Your use of the word “share” is a bit confusing to me, so I’ll reformulate the questions to make sure we mean the same thing:
What is the probability $p_k$ that there are exactly $k\le n$ months that contain at least one of $n$ birthdays independently uniformly randomly distributed over the months?
What is the probability $q_k$ that there are at most $k\le n$ months that contain at least one of $n$ birthdays independently uniformly randomly distributed over the months?
(I switched $\lt$ to $\le$ because we can also ask the questions for $k=n$.)
The two questions are roughly similarly difficult.
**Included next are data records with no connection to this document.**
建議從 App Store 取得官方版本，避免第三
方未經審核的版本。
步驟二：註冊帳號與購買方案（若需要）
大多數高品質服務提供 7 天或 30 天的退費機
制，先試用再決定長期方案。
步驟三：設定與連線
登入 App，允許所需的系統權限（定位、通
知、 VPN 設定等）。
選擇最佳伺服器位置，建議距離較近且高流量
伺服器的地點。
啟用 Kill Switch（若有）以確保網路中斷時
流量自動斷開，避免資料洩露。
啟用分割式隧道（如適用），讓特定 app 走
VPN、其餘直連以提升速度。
The easy question in this context is:
What is the probability $b_k$ that the $n$ birthdays independently uniformly randomly distributed over the months all lie in one of $k\le n$ particular months?
This is just the $n$-th power of the probability that one of the birthdays lies in one of these months, so
$$
b_k=\left(\frac k{12}\right)^n\;.
$$
The answers to your questions can be calculated from these probabilities $p_k$ using inclusion–exclusion in the form of a Generalised inclusion-exclusion principle. For your first question:
$$
p_j=\sum_{k=0}^j(-1)^{k-j}\binom{n-k}{n-j}\binom nkb_k\;.
$$
If you write this out for $j=1$ and $j=2$, you get your two results for $n=6$.
Summing over $j$ yields the answer to your second question:
\begin{eqnarray}
q_j
&=&
\sum_{\ell=0}^jp_\ell
\\
&=&
\sum_{\ell=0}^j\sum_{k=0}^\ell(-1)^{k-\ell}\binom{n-k}{n-\ell}\binom nkb_k\;.
\\
&=&
\sum_{k=0}^j\sum_{\ell=k}^j(-1)^{k-\ell}\binom{n-k}{n-\ell}\binom nkb_k\;.
\\
&=&
\sum_{k=0}^j(-1)^{k-j}\binom{n-k-1}{n-j-1}\binom nkb_k\;.
\end{eqnarray}
So this is the same sort of sum as for the first question, just with the upper and lower indices of one of the binomial coefficients both decremented. If you write this out for $j=1$ and $j=2$, you get
$$
q_1=\binom{12}1\left(\frac1{12}\right)^n
$$
and
$$
q_2=\binom{12}2\left(\frac2{12}\right)^n-\binom{10}9\binom{12}1\left(\frac1{12}\right)^n
$$
which is also what you would have obtained if you’d added your results for $j=1$ and $j=2$ to get $q_2=p_1+p_2$.